The Trouble with Angels (Angels Everywhere #2)(24)



Joe wasn’t sure he did, but he nodded anyway.

"With you coming home for the holidays and all, I decided to wait. I was hoping you might know something I don’t.”

"I wish there was something I could tell you,” Joe said, at a loss.

"This morning is a perfect example,” the secretary continued. "I don’t have a clue where Pastor Morris might be. He hasn’t even come into the office, and there’s a meeting of the elders at two. What am I supposed to tell them if he doesn’t show?”

Joe hadn’t a clue. Leta Johnson looked at him with wide, beseeching eyes, and he felt he had to say something. "Let me think about this, Mrs. Johnson. I’ll get back to you.”

"Thank you, Joe,” she said, and sounded relieved.

Joe left the church, his head buzzing. He returned to the house and found Annie in the kitchen, washing dishes. She’d wiped down the countertops and cleared the mess off the table. It seemed with his mother gone, his father used the tabletop and counters as a filing cabinet. Odds and ends of mail were tucked in every conceivable corner. This troubled Joe, since he’d always known his father to be neat and orderly.

"I can’t find my dad,” he told Annie.

"I heard him come back to the house early this morning. Maybe he’s still in bed.”

"No,” Joe said, growing concerned, "I already checked.”

"Just a minute,” Annie said, gazing out the kitchen window. "I think that might be your dad outside. It looks like he’s in the garage.”

"The garage?” Joe asked. He gave Annie a puzzled look and wandered outside. Annie followed.

Sure enough, his father was busy sorting through a stack of cardboard boxes that had been in precisely that spot for fifteen or more years.

"Dad?”

"Howdy, Joe,” Paul said cheerfully. "Annie.” He pushed up the sleeves of his sweater.

"What are you doing?” Joe asked, not knowing what to think.

Paul laughed and braced his hands against his hips. "What does it look like? I’m cleaning out this mess. I’ve got more junk than some of those disposal centers. It’s time to clear some of this garbage out of here.”

"Today?”

"Why not? It seemed like a perfectly good day to do a little cleaning.”

Joe looked over to where his father had set their fishing gear. "I put that aside for you,” his dad said, pointing toward the two poles. "You should take that stuff with you.”

"But why?”

His father gave him an odd look, then leaned over and sorted through another stack of boxes, lifting one and then another. "I hear there’s good fishing in Seattle.”

"Dad,” Joe said, not understanding any of this. "Mrs. Johnson said you have an elders’ meeting this afternoon.”

Paul straightened and frowned. "The meeting’s this afternoon?”

"That’s what she said. You haven’t been into the office yet.”

Paul Morris rotated his shoulders. "I meant to get over there earlier, then got sidetracked. I’ll wash up now and meet with the elders.”

He walked past Joe on his way into the house.

"Joe.” Annie pressed her hand to his forearm. "What’s wrong with your father?”

"I don’t know. But I think I’d better phone my sister. Maybe she’ll know what to do.”

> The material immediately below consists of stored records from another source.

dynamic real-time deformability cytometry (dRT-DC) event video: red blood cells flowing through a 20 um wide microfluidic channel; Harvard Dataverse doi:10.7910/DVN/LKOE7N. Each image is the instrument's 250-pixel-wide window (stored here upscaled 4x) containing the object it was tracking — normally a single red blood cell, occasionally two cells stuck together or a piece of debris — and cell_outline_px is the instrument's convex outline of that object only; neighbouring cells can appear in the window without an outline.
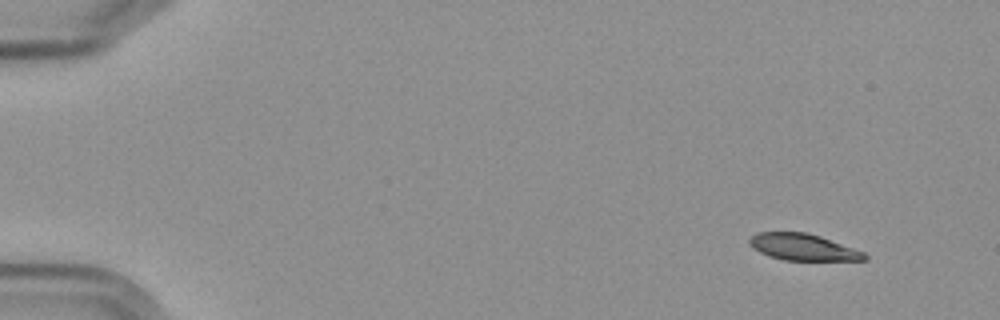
{"species": "Egyptian fruit bat (a non-hibernating species)", "species_latin": "Rousettus aegyptiacus", "temperature_condition": "cold", "stored_images_in_passage": 4, "camera_frame_rate_fps": 3000, "um_per_image_px": 0.085, "frame": {"image": 1, "passage_image": 1, "time_ms": 0.0, "image_size_px": [1000, 320], "cell_outline_px": [[868, 260], [784, 260], [768, 256], [752, 248], [748, 244], [748, 240], [756, 232], [804, 232], [820, 236], [864, 252], [868, 256]], "centroid_in_image_um": [68.22, 21.0], "position_along_channel_um": 16.8, "area_um2": 17.8}}
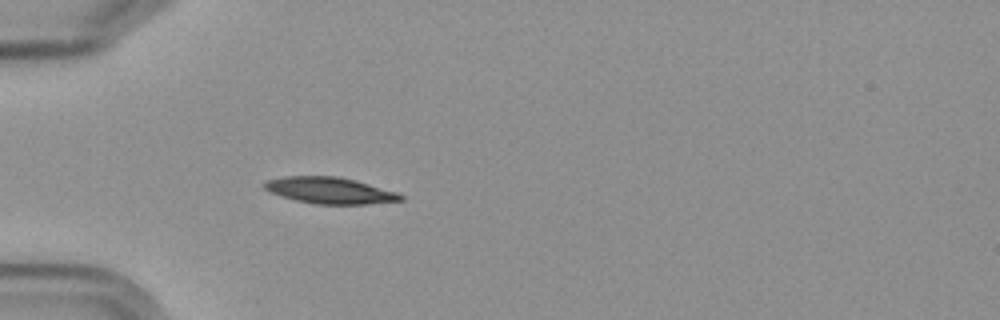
{"frame": {"image": 2, "passage_image": 4, "time_ms": 4.333, "image_size_px": [1000, 320], "cell_outline_px": [[404, 200], [368, 204], [316, 204], [296, 200], [272, 192], [264, 188], [264, 180], [284, 176], [336, 176], [356, 180], [400, 192], [404, 196]], "centroid_in_image_um": [28.1, 16.18], "position_along_channel_um": 56.9, "area_um2": 21.04}}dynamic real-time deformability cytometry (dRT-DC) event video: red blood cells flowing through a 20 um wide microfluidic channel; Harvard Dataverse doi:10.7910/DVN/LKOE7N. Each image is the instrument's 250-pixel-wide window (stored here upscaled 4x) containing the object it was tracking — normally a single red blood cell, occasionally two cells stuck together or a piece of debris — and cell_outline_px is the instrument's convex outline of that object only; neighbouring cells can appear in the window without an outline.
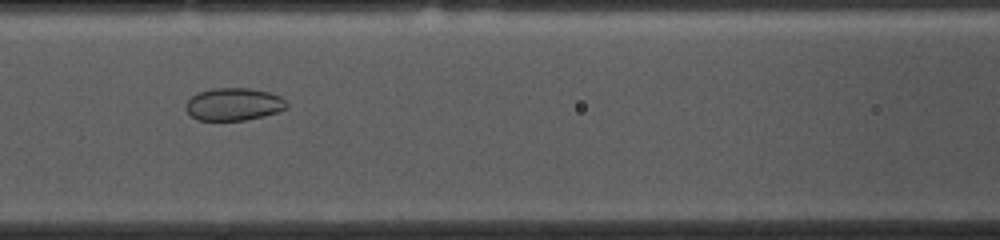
{"species": "common noctule bat (a hibernating species)", "species_latin": "Nyctalus noctula", "temperature_condition": "cold", "stored_images_in_passage": 53, "camera_frame_rate_fps": 3000, "um_per_image_px": 0.085, "animal": {"sex": "female", "body_mass_g": 10.0, "forearm_length_mm": 53.1}, "frame": {"image": 1, "passage_image": 22, "time_ms": 7.0, "image_size_px": [1000, 240], "cell_outline_px": [[288, 108], [264, 116], [244, 120], [196, 120], [184, 108], [184, 104], [192, 96], [200, 92], [212, 88], [248, 88], [268, 92], [280, 96], [288, 104]], "centroid_in_image_um": [19.85, 8.86], "position_along_channel_um": 146.8, "area_um2": 19.13}}
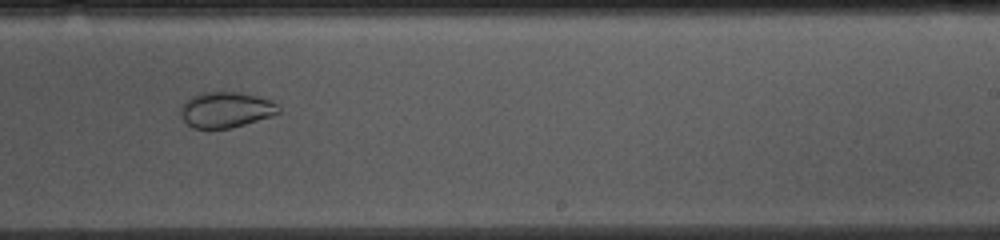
{"frame": {"image": 2, "passage_image": 32, "time_ms": 10.333, "image_size_px": [1000, 240], "cell_outline_px": [[280, 112], [272, 116], [244, 124], [228, 128], [192, 128], [180, 116], [180, 104], [192, 96], [200, 92], [236, 92], [256, 96], [272, 100], [280, 108]], "centroid_in_image_um": [19.17, 9.32], "position_along_channel_um": 269.8, "area_um2": 20.35}}
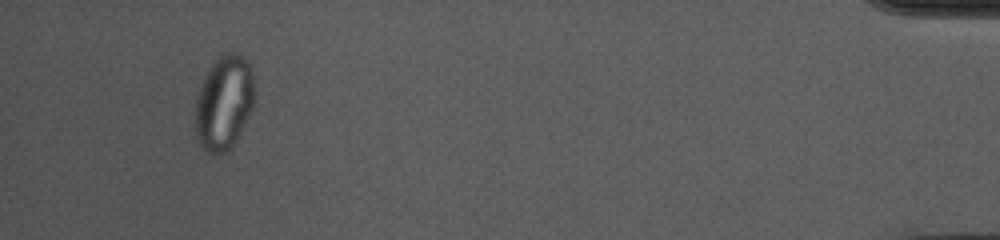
{"frame": {"image": 3, "passage_image": 50, "time_ms": 16.333, "image_size_px": [1000, 240], "cell_outline_px": [[256, 100], [240, 132], [232, 144], [224, 152], [216, 156], [208, 152], [196, 140], [196, 100], [204, 76], [212, 64], [224, 52], [240, 52], [244, 56], [252, 68]], "centroid_in_image_um": [19.07, 8.68], "position_along_channel_um": 416.1, "area_um2": 32.66}}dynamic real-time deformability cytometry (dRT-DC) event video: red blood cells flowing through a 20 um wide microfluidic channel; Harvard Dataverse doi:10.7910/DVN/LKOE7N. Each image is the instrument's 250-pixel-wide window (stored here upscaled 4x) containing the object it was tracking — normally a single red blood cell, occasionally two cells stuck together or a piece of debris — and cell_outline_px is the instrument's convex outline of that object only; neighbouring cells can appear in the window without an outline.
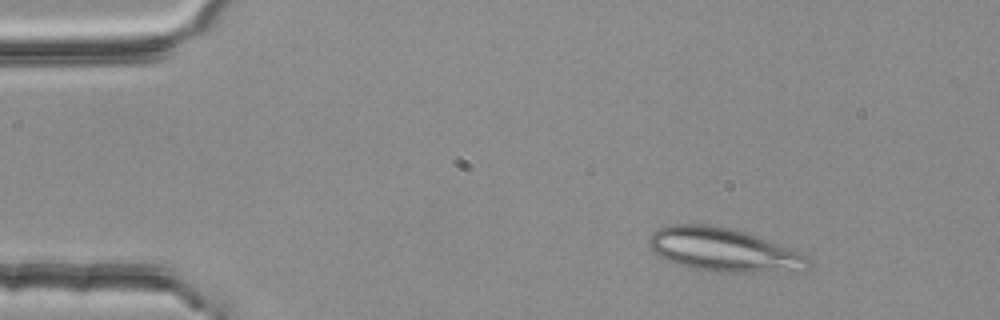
{"species": "common noctule bat (a hibernating species)", "species_latin": "Nyctalus noctula", "temperature_condition": "room temperature", "stored_images_in_passage": 3, "camera_frame_rate_fps": 3000, "um_per_image_px": 0.085, "animal": {"sex": "female", "body_mass_g": 25.1}, "frame": {"image": 1, "passage_image": 1, "time_ms": 0.0, "image_size_px": [1000, 320], "cell_outline_px": [[808, 268], [800, 272], [712, 272], [688, 268], [676, 264], [660, 256], [648, 244], [648, 240], [652, 232], [660, 228], [672, 224], [708, 224], [728, 228], [744, 232], [756, 236], [800, 252], [808, 256]], "centroid_in_image_um": [61.51, 21.26], "position_along_channel_um": 23.5, "area_um2": 40.4}}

"I can’t believe I’m doing this,” Maureen mumbled as she shifted papers outside of her briefcase and set them on the car seat next to her. It was no small exaggeration to say she’d practically rearranged her entire work schedule to fit Karen’s riding lessons into her already full week.

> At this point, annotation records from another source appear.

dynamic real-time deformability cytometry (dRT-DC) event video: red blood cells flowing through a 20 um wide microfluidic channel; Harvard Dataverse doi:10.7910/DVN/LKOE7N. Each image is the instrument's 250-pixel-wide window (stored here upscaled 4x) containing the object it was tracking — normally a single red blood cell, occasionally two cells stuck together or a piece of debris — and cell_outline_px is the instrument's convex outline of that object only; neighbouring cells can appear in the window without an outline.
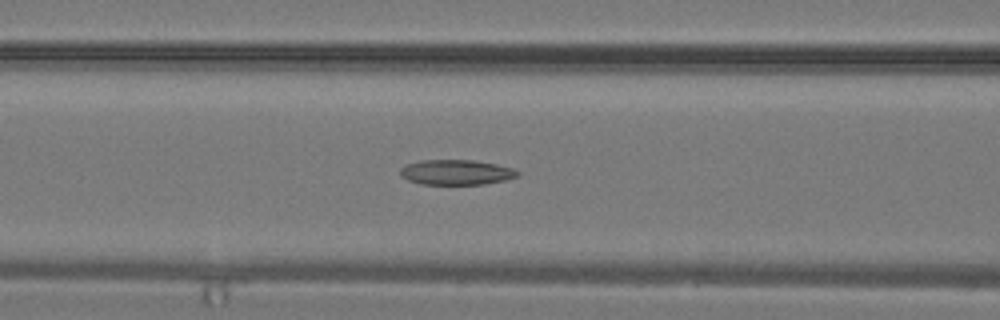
{"species": "common noctule bat (a hibernating species)", "species_latin": "Nyctalus noctula", "temperature_condition": "warm", "stored_images_in_passage": 35, "camera_frame_rate_fps": 3000, "um_per_image_px": 0.085, "animal": {"sex": "male", "body_mass_g": 19.2, "forearm_length_mm": 51.8}, "frame": {"image": 1, "passage_image": 15, "time_ms": 4.667, "image_size_px": [1000, 320], "cell_outline_px": [[520, 176], [504, 180], [484, 184], [420, 184], [408, 180], [400, 176], [400, 168], [404, 164], [420, 160], [472, 160], [496, 164], [512, 168], [520, 172]], "centroid_in_image_um": [38.75, 14.64], "position_along_channel_um": 127.8, "area_um2": 17.28}}
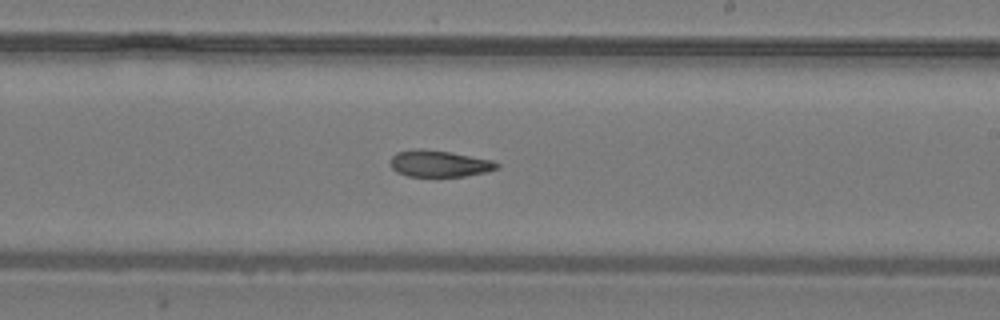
{"frame": {"image": 2, "passage_image": 21, "time_ms": 6.667, "image_size_px": [1000, 320], "cell_outline_px": [[500, 168], [488, 172], [464, 176], [408, 176], [396, 172], [392, 168], [392, 156], [396, 152], [416, 148], [424, 148], [448, 152], [492, 160], [500, 164]], "centroid_in_image_um": [37.36, 13.9], "position_along_channel_um": 251.6, "area_um2": 16.47}}
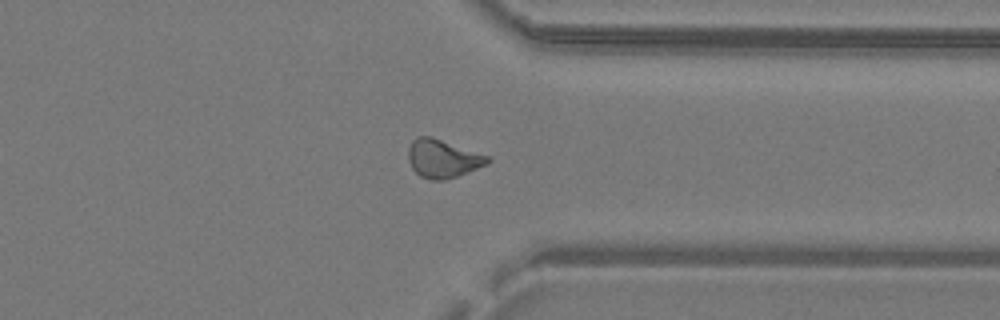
{"frame": {"image": 3, "passage_image": 27, "time_ms": 8.667, "image_size_px": [1000, 320], "cell_outline_px": [[492, 160], [488, 164], [456, 176], [444, 180], [432, 180], [420, 176], [412, 168], [408, 160], [408, 148], [412, 140], [416, 136], [432, 136], [488, 156]], "centroid_in_image_um": [37.61, 13.47], "position_along_channel_um": 373.8, "area_um2": 17.63}}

For the next several weeks Tuesday and Thursday afternoons would be a nightmare for her. She had to leave the bank at two, which meant she had to arrive at six in the morning. She was forced into giving up half her usual lunch hour as well in order to make up for time away from her desk. In addition, she brought her work home with her.

No sane woman would do this. Only a mother would agree to a schedule like this. A desperate mother.

On the bright side, Karen hadn’t woken once with a nightmare from the moment Maureen had casually mentioned Nichols’s Riding Stables. If the remedy for Karen’s bad dreams was a few riding lessons, then Maureen would gladly shorten her lunch hour for the rest of her life.

Uncomfortable working in her car, Maureen shifted her position numerous times. She managed to prop her calculator on the dashboard and shuffle papers around her steering wheel in order to make notes where needed.

Two minutes after their arrival, Karen had disappeared inside the barn, looking for Thom Nichols’s daughter and the new kittens. Maureen would have followed her, but she didn’t think it would be a good idea to go traipsing into unknown territory in two-inch heels. Apparently Karen knew where she was headed.

Maureen was just beginning to think it might do her good to get out of the car and stretch her legs when a knock sounded against the car window.

Thom Nichols stood outside, his profile silhouetted against the last of the sunlight. Her heart did an immediate somersault, and not because he’d frightened her. It wasn’t that she was attracted to him, she told herself. The cowboy fantasy, along with everything else romantic, had died a slow, painful death with Brian’s deceit.